** DATA TO PROCESS follows **
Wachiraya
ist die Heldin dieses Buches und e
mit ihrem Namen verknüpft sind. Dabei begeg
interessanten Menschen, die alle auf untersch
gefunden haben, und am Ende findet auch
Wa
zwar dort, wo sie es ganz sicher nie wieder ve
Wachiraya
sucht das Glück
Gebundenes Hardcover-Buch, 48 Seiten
** End of DATA TO PROCESS **
• **YOUR ASSIGNMENT**
Convert the lines of text in the records into a JSON list of strings, with one string per line and no blank lines.

• **EXERCISE RESPONSE**
[
  "Wachiraya",
  "ist die Heldin dieses Buches und e",
  "mit ihrem Namen verknüpft sind. Dabei begeg",
  "interessanten Menschen, die alle auf untersch",
  "gefunden haben, und am Ende findet auch",
  "Wa",
  "zwar dort, wo sie es ganz sicher nie wieder ve",
  "Wachiraya",
  "sucht das Glück",
  "Gebundenes Hardcover-Buch, 48 Seiten"
]